Now for the bubble bursting. Whether it be the universe or myself, the habits of nature are just that—habits. Ironclad laws force us to surrender all expectation of change but habits can be retrained. We need to look for exceptions. Once spotted, the anomalous opens an opportunity for escape from the repetition of the “same old—same old”. Uncertainly and hidden variables creep into the equations of life, stripping them of their sure-fire accuracy and imperial predictability. Novelty casts a long shadow over our once confident idea that past experience is a guarantee of future experience. Catching site of the variations, of the alterations to nature that knock repetition off its axis, interrupts our complacency with the familiar. Difference solicits the question.

So what are we? The kabbalists point to another mode of being that stands in contrast to animality. Adam or Adom in Hebrew refers to the human condition. Adom (אדם) however, is equivalent of another of the spelling of the Divine name or Tetragrammaton. If we write the letters with the following fillings:

Yud (י-ו-ד)

Hei (ה-א)

Vav (ו-א-ו)

Hei (ה-א)

they add up to 45 which is called the name of Mah (מ”ה). Mah literally means “what” as in the archetypal form of a question—what is x?… Thus humanity (Adom) is itself equivalent to the interrogative mode of being. We are always questioning everything and most especially ourselves. The question interrupts our sense of the day to day. Called into question, the self enters into a state of becoming. ‘I’ am a work in progress. To be human is to seek out what it means to be human. We seek to not only discover nature but to challenge it—be it the nature of self or world.

Thus, our two concepts of the ‘human verses animal’ modes of being can be distilled down to the distinction between sameness (animality or a familiar ‘sense’ of self and world) and difference (humanity—no fixed ‘sense’ of self or world). The animal knows what it is and doesn’t question it, while for the human, ‘I’ am a question.

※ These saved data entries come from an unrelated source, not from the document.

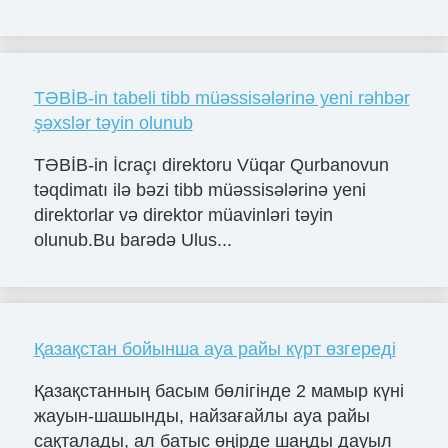
TƏBİB-in tabeli tibb müəssisələrinə yeni rəhbər
şəxslər təyin olunub
TƏBİB-in İcraçı direktoru Vüqar Qurbanovun
təqdimatı ilə bəzi tibb müəssisələrinə yeni
direktorlar və direktor müavinləri təyin
olunub.Bu barədə Ulus...
Қазақстан бойынша ауа райы күрт өзгереді
Қазақстанның басым бөлігінде 2 мамыр күні
жауын-шашынды, найзағайлы ауа райы
сақталады, ал батыс өңірде шаңды дауыл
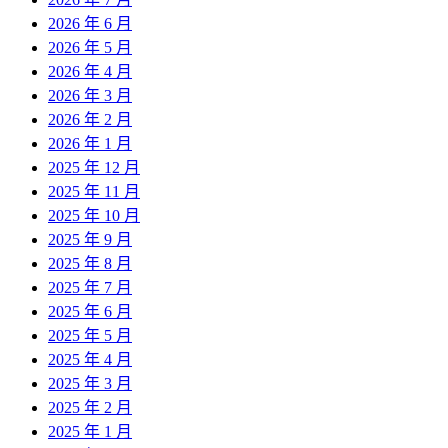
2026 年 6 月
2026 年 5 月
2026 年 4 月
2026 年 3 月
2026 年 2 月
2026 年 1 月
2025 年 12 月
2025 年 11 月
2025 年 10 月
2025 年 9 月
2025 年 8 月
2025 年 7 月
2025 年 6 月
2025 年 5 月
2025 年 4 月
2025 年 3 月
2025 年 2 月
2025 年 1 月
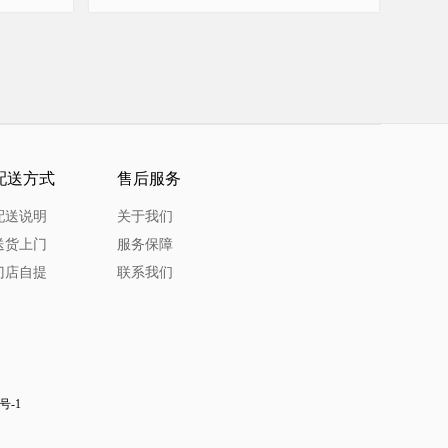
配送方式
售后服务
配送说明
关于我们
送货上门
服务保障
门店自提
联系我们
号-1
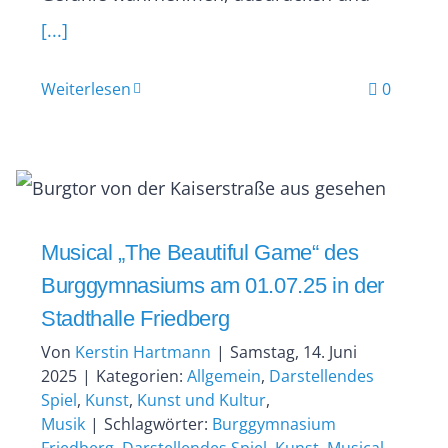
[...]
Weiterlesen
0
Musical „The Beautiful Game“ des
Burggymnasiums am 01.07.25 in der
Stadthalle Friedberg
Von
Kerstin Hartmann
|
Samstag, 14. Juni
2025
|
Kategorien:
Allgemein
,
Darstellendes
Spiel
,
Kunst
,
Kunst und Kultur
,
Musik
|
Schlagwörter:
Burggymnasium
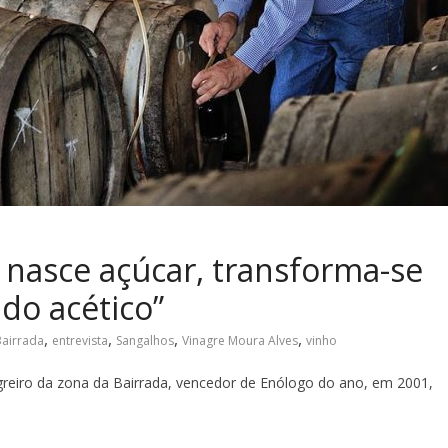
, nasce açúcar, transforma-se
ido acético”
,
,
,
,
Bairrada
entrevista
Sangalhos
Vinagre Moura Alves
vinho
reiro da zona da Bairrada, vencedor de Enólogo do ano, em 2001,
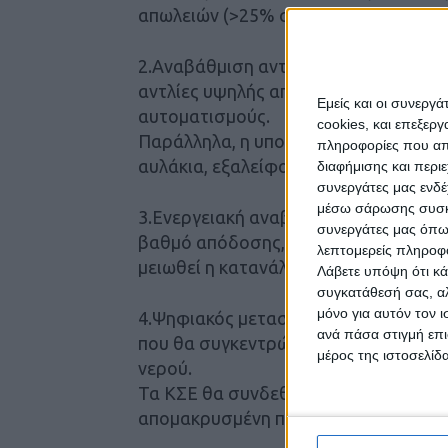
απωλειών (>25% σήμερα) και τη μείω
2.Αναβάθμιση αντλιοστασίων: Εκσυγχ
αντλίες υψηλής απόδοσης, inverter, ν
Εμείς και οι συνεργ
αυτοματισμούς.
cookies, και επεξε
Παράλληλα, η υπογείωση των δικτύων
πληροφορίες που απο
αυλάκια, εξαλείφοντας απώλειες από 
διαφήμισης και περι
συνεργάτες μας ενδέ
μέσω σάρωσης συσκευ
3.Ενεργειακή αναβάθμιση γεωτρήσεω
συνεργάτες μας όπω
βαθμό απόδοσης, συστημάτων προστα
λεπτομερείς πληροφορ
μειωθεί η κατανάλωση κατά 20–30%.
Λάβετε υπόψη ότι κά
συγκατάθεσή σας, αλ
μόνο για αυτόν τον 
4.Ψηφιακός μετασχηματισμός: Δημιου
ανά πάσα στιγμή επι
που θα συγκεντρώνουν όλα τα δεδομέ
μέρος της ιστοσελίδα
νερού.
Τα ΚΣΕ θα συνδεθούν με σύστημα τηλ
απομακρυσμένη παρακολούθηση και τ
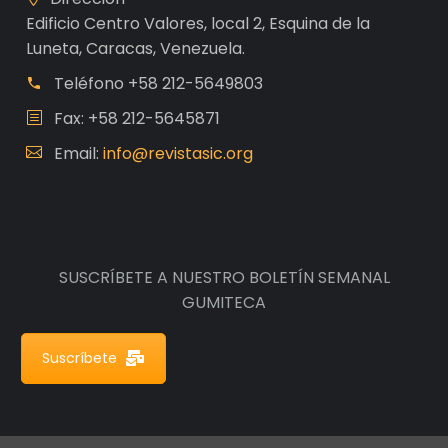
Edificio Centro Valores, local 2, Esquina de la
Luneta, Caracas, Venezuela.
Teléfono
+58 212-5649803
Fax: +58 212-5645871
Email:
info@revistasic.org
SUSCRÍBETE A NUESTRO BOLETÍN SEMANAL
GUMITECA
Suscríbete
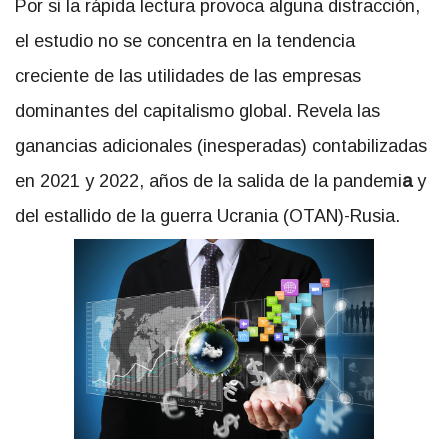
Por si la rápida lectura provoca alguna distracción,
el estudio no se concentra en la tendencia
creciente de las utilidades de las empresas
dominantes del capitalismo global. Revela las
ganancias adicionales (inesperadas) contabilizadas
en 2021 y 2022, años de la salida de la pandemi
a
y
del estallido de la guerra Ucrania (OTAN)-Rusia.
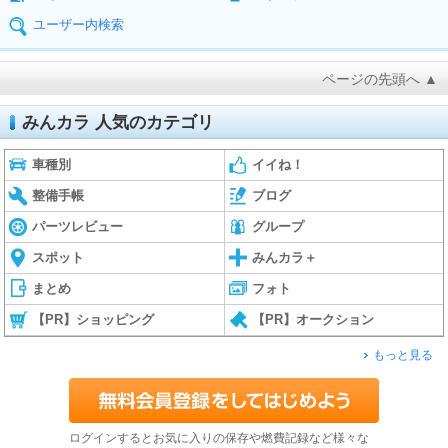
ユーザー内検索
ページの先頭へ ▲
みんカラ 人気のカテゴリ
車種別
イイね！
整備手帳
ブログ
パーツレビュー
グループ
スポット
みんカラ＋
まとめ
フォト
【PR】ショッピング
【PR】オークション
もっと見る
ログインするとお気に入りの保存や燃費記録など様々な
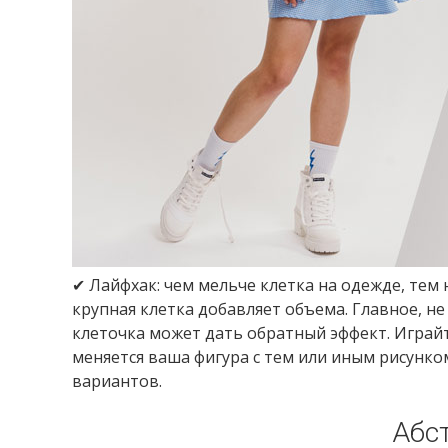
✔ Лайфхак: чем мельче клетка на одежде, тем 
крупная клетка добавляет объема. Главное, не
клеточка может дать обратный эффект. Играйт
меняется ваша фигура с тем или иным рисунко
вариантов.
Абс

Ultimately, the animal verses human plays upon the relationship of being to becoming—‘being that I am’ in contrast to becoming what (Mah)?

Are we not Divinely endowed with the freedom to question? Are we not born and raised to live as a riddle? May we embrace our humanity by boldly displaying a giant question mark across our chest? Might it be painted on our face? How might we grant citizenship in a world populated by questions?